Everything in the records below except the images should be output exactly as written.
(Records supplied)
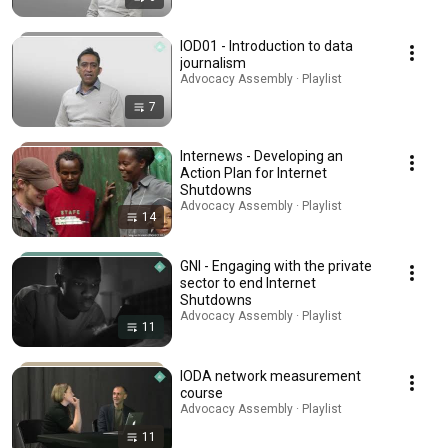
IOD01 - Introduction to data
journalism
Advocacy Assembly · Playlist
7
Internews - Developing an
Action Plan for Internet
Shutdowns
Advocacy Assembly · Playlist
14
GNI - Engaging with the private
sector to end Internet
Shutdowns
Advocacy Assembly · Playlist
11
IODA network measurement
course
Advocacy Assembly · Playlist
11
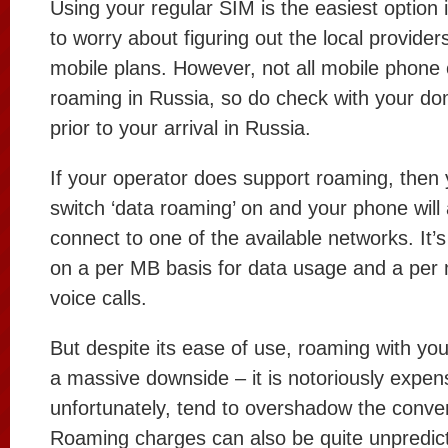
Using your regular SIM is the easiest option 
to worry about figuring out the local provider
mobile plans. However, not all mobile phone
roaming in Russia, so do check with your do
prior to your arrival in Russia.
If your operator does support roaming, then 
switch ‘data roaming’ on and your phone will 
connect to one of the available networks. It’
on a per MB basis for data usage and a per 
voice calls.
But despite its ease of use, roaming with y
a massive downside – it is notoriously expen
unfortunately, tend to overshadow the conve
Roaming charges can also be quite unpredic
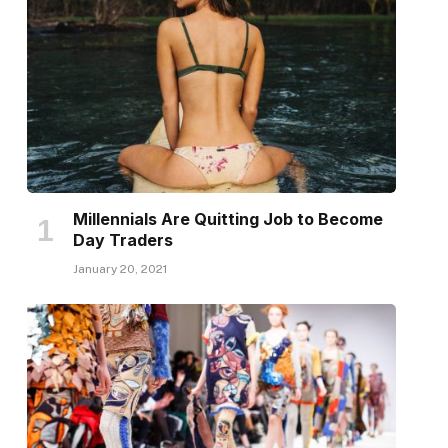
Millennials Are Quitting Job to Become
Day Traders
January 20, 2021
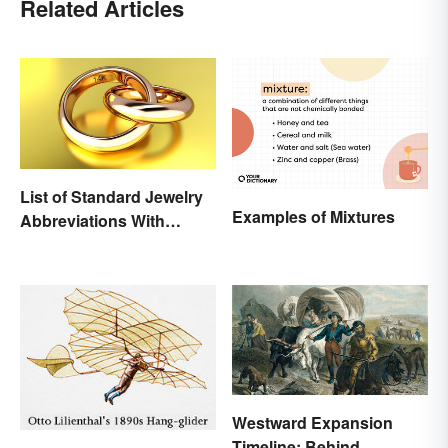
Related Articles
List of Standard Jewelry
Examples of Mixtures
Abbreviations With
Meanings
Westward Expansion
Timeline: Behind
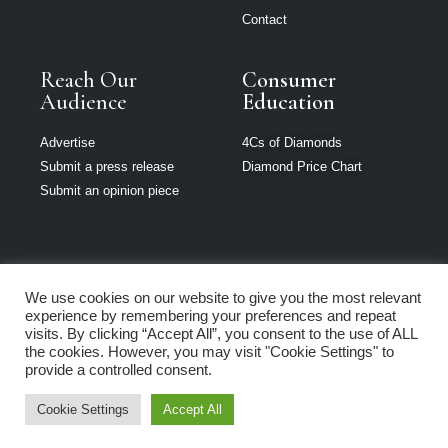
Contact
Reach Our
Consumer
Audience
Education
Advertise
4Cs of Diamonds
Submit a press release
Diamond Price Chart
Submit an opinion piece
We use cookies on our website to give you the most relevant
The Jeweller is
experience by remembering your preferences and repeat
part of Loupe
visits. By clicking “Accept All”, you consent to the use of ALL
Media Network
the cookies. However, you may visit "Cookie Settings" to
provide a controlled consent.
Privacy policy
|
Terms of use
|
Cookie Policy
Cookie Settings
Accept All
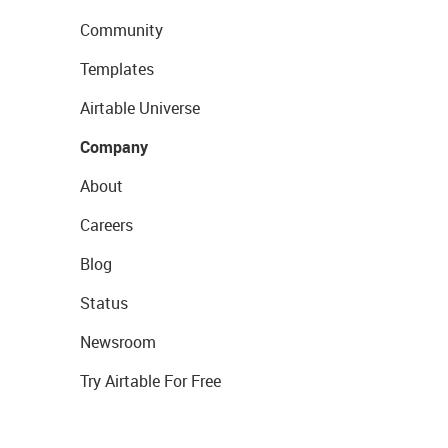
Community
Templates
Airtable Universe
Company
About
Careers
Blog
Status
Newsroom
Try Airtable For Free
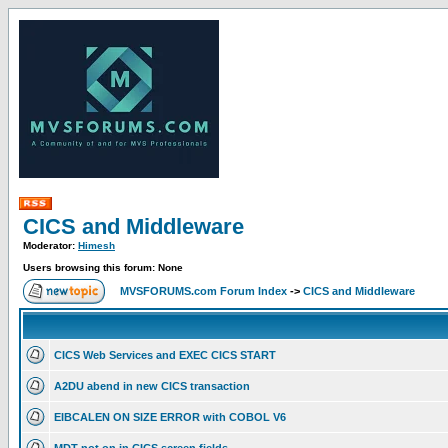
CICS and Middleware
Moderator:
Himesh
Users browsing this forum: None
MVSFORUMS.com Forum Index
->
CICS and Middleware
CICS Web Services and EXEC CICS START
A2DU abend in new CICS transaction
EIBCALEN ON SIZE ERROR with COBOL V6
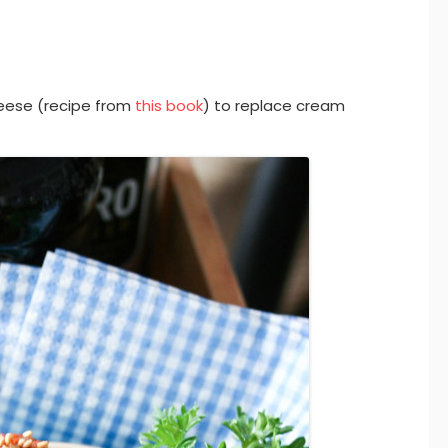
ese (recipe from
this book
) to replace cream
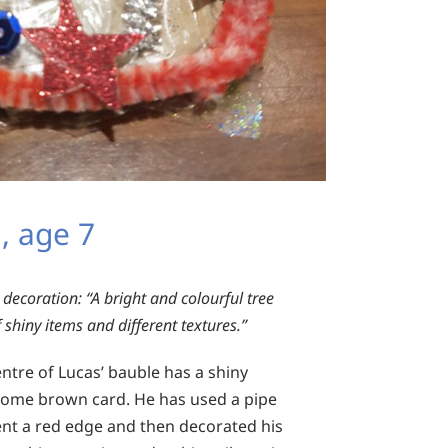
, age 7
 decoration:
“A bright and colourful tree
 shiny items and different textures.”
ntre of Lucas’ bauble has a shiny
some brown card. He has used a pipe
ent a red edge and then decorated his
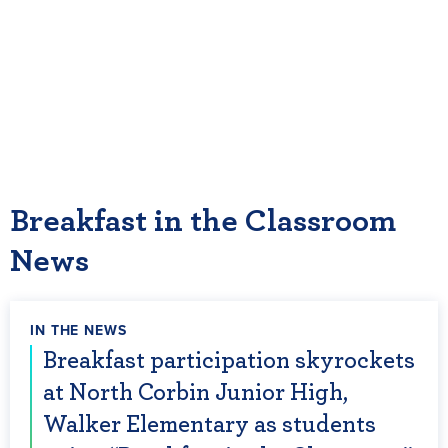
school districts across the country could serve
breakfast in their classrooms.
For more information and to apply for a
Breakfast in the Classroom grant
visit:
www.breakfastintheclassroom.org
.
Breakfast in the Classroom
News
IN THE NEWS
Breakfast participation skyrockets
at North Corbin Junior High,
Walker Elementary as students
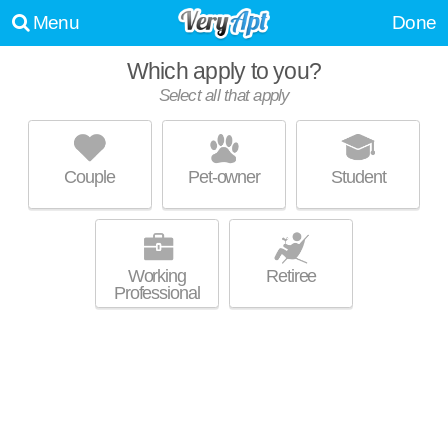
Menu
Done
Which apply to you?
Select all that apply
THE PARC AT GREENWOOD VILLAGE
Denver Tech Center
Couple
Pet-owner
Student
Greenwood Village is about 2 minutes away. Excellent management!
MORE
Low-rise apartment at 5500 DTC Pkwy, 1 bedroom units starting at
$1509.
Working
Retiree
Professional
HELIOS
Denver Tech Center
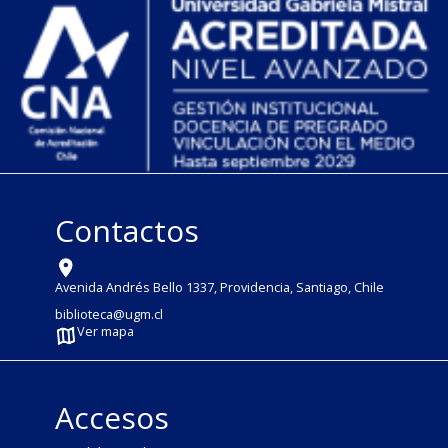
Contactos
Avenida Andrés Bello 1337, Providencia, Santiago, Chile
biblioteca@ugm.cl
Ver mapa
Accesos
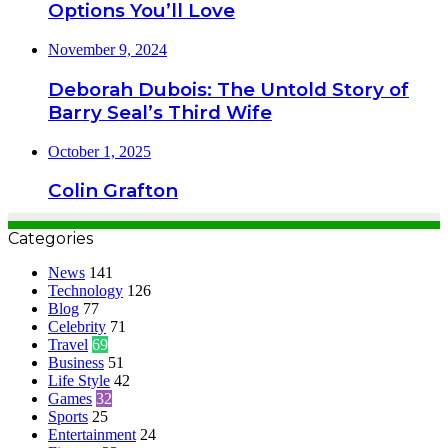
Options You’ll Love
November 9, 2024
Deborah Dubois: The Untold Story of
Barry Seal’s Third Wife
October 1, 2025
Colin Grafton
Categories
News
141
Technology
126
Blog
77
Celebrity
71
Travel
69
Business
51
Life Style
42
Games
32
Sports
25
Entertainment
24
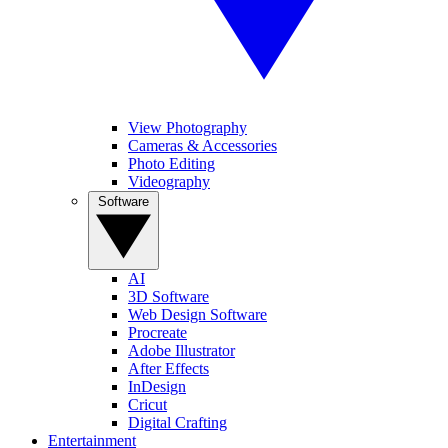
View Photography
Cameras & Accessories
Photo Editing
Videography
Software
AI
3D Software
Web Design Software
Procreate
Adobe Illustrator
After Effects
InDesign
Cricut
Digital Crafting
Entertainment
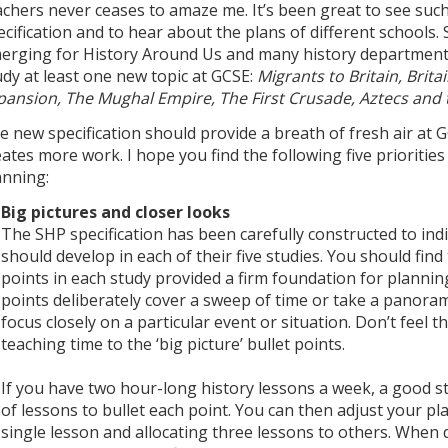
achers never ceases to amaze me. It’s been great to see su
ecification and to hear about the plans of different schools.
erging for History Around Us and many history departments
udy at least one new topic at GCSE:
Migrants to Britain, Brita
pansion, The Mughal Empire, The First Crusade, Aztecs and
e new specification should provide a breath of fresh air at 
eates more work. I hope you find the following five prioritie
anning:
Big pictures and closer looks
The SHP specification has been carefully constructed to in
should develop in each of their five studies. You should find
points in each study provided a firm foundation for planni
points deliberately cover a sweep of time or take a panoram
focus closely on a particular event or situation. Don’t feel
teaching time to the ‘big picture’ bullet points.
If you have two hour-long history lessons a week, a good sta
of lessons to bullet each point. You can then adjust your pl
single lesson and allocating three lessons to others. When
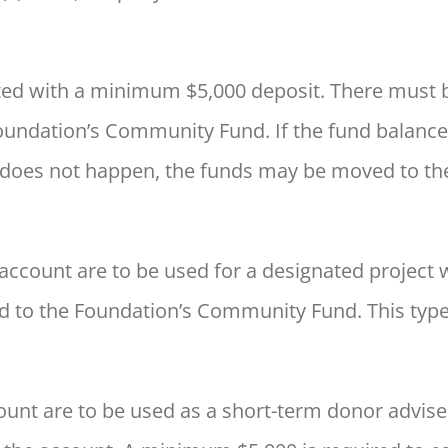
d with a minimum $5,000 deposit. There must be ac
Foundation’s Community Fund. If the fund balance
his does not happen, the funds may be moved to t
 account are to be used for a designated project 
d to the Foundation’s Community Fund. This type
ount are to be used as a short-term donor advise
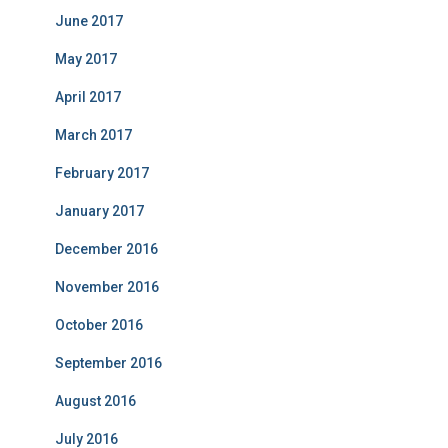
June 2017
May 2017
April 2017
March 2017
February 2017
January 2017
December 2016
November 2016
October 2016
September 2016
August 2016
July 2016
(End Records supplied)
■ Task output ■
IOD01 - Introduction to data
journalism
Advocacy Assembly · Playlist
7
Internews - Developing an
Action Plan for Internet
Shutdowns
Advocacy Assembly · Playlist
14
GNI - Engaging with the private
sector to end Internet
Shutdowns
Advocacy Assembly · Playlist
11
IODA network measurement
course
Advocacy Assembly · Playlist
11
Using your regular SIM is the easiest option 
to worry about figuring out the local provider
mobile plans. However, not all mobile phone
roaming in Russia, so do check with your do
prior to your arrival in Russia.
If your operator does support roaming, then 
switch ‘data roaming’ on and your phone will 
connect to one of the available networks. It’
on a per MB basis for data usage and a per 
voice calls.
But despite its ease of use, roaming with y
a massive downside – it is notoriously expen
unfortunately, tend to overshadow the conve
Roaming charges can also be quite unpredic
Millennials Are Quitting Job to Become
Day Traders
January 20, 2021
Related Articles
List of Standard Jewelry
Examples of Mixtures
Abbreviations With
Meanings
Westward Expansion
Timeline: Behind
Contact
Reach Our
Consumer
Audience
Education
Advertise
4Cs of Diamonds
Submit a press release
Diamond Price Chart
Submit an opinion piece
We use cookies on our website to give you the most relevant
The Jeweller is
experience by remembering your preferences and repeat
part of Loupe
visits. By clicking “Accept All”, you consent to the use of ALL
Media Network
the cookies. However, you may visit "Cookie Settings" to
provide a controlled consent.
Privacy policy
|
Terms of use
|
Cookie Policy
Cookie Settings
Accept All
Community
Templates
Airtable Universe
Company
About
Careers
Blog
Status
Newsroom
Try Airtable For Free
CICS and Middleware
Moderator:
Himesh
Users browsing this forum: None
MVSFORUMS.com Forum Index
->
CICS and Middleware
CICS Web Services and EXEC CICS START
A2DU abend in new CICS transaction
EIBCALEN ON SIZE ERROR with COBOL V6
ese (recipe from
this book
) to replace cream
, age 7
 decoration:
“A bright and colourful tree
 shiny items and different textures.”
ntre of Lucas’ bauble has a shiny
some brown card. He has used a pipe
ent a red edge and then decorated his
school districts across the country could serve
breakfast in their classrooms.
For more information and to apply for a
Breakfast in the Classroom grant
visit:
www.breakfastintheclassroom.org
.
Breakfast in the Classroom
News
IN THE NEWS
Breakfast participation skyrockets
at North Corbin Junior High,
Walker Elementary as students
Menu
Done
Which apply to you?
Select all that apply
THE PARC AT GREENWOOD VILLAGE
Denver Tech Center
Couple
Pet-owner
Student
Greenwood Village is about 2 minutes away. Excellent management!
MORE
Low-rise apartment at 5500 DTC Pkwy, 1 bedroom units starting at
$1509.
Working
Retiree
Professional
HELIOS
Denver Tech Center
Contactos
Avenida Andrés Bello 1337, Providencia, Santiago, Chile
biblioteca@ugm.cl
Ver mapa
Accesos
Options You’ll Love
November 9, 2024
Deborah Dubois: The Untold Story of
Barry Seal’s Third Wife
October 1, 2025
Colin Grafton
Categories
News
141
Technology
126
Blog
77
Celebrity
71
Travel
69
Business
51
Life Style
42
Games
32
Sports
25
Entertainment
24
View Photography
Cameras & Accessories
Photo Editing
Videography
Software
AI
3D Software
Web Design Software
Procreate
Adobe Illustrator
After Effects
InDesign
Cricut
Digital Crafting
Entertainment
achers never ceases to amaze me. It’s been great to see su
ecification and to hear about the plans of different schools.
erging for History Around Us and many history departments
udy at least one new topic at GCSE:
Migrants to Britain, Brita
pansion, The Mughal Empire, The First Crusade, Aztecs and
e new specification should provide a breath of fresh air at 
eates more work. I hope you find the following five prioritie
anning:
Big pictures and closer looks
The SHP specification has been carefully constructed to in
should develop in each of their five studies. You should find
points in each study provided a firm foundation for planni
points deliberately cover a sweep of time or take a panoram
focus closely on a particular event or situation. Don’t feel
teaching time to the ‘big picture’ bullet points.
If you have two hour-long history lessons a week, a good sta
of lessons to bullet each point. You can then adjust your pl
single lesson and allocating three lessons to others. When
d with a minimum $5,000 deposit. There must be ac
Foundation’s Community Fund. If the fund balance
his does not happen, the funds may be moved to t
 account are to be used for a designated project 
d to the Foundation’s Community Fund. This type
ount are to be used as a short-term donor advise
June 2017
May 2017
April 2017
March 2017
February 2017
January 2017
December 2016
November 2016
October 2016
September 2016
August 2016
July 2016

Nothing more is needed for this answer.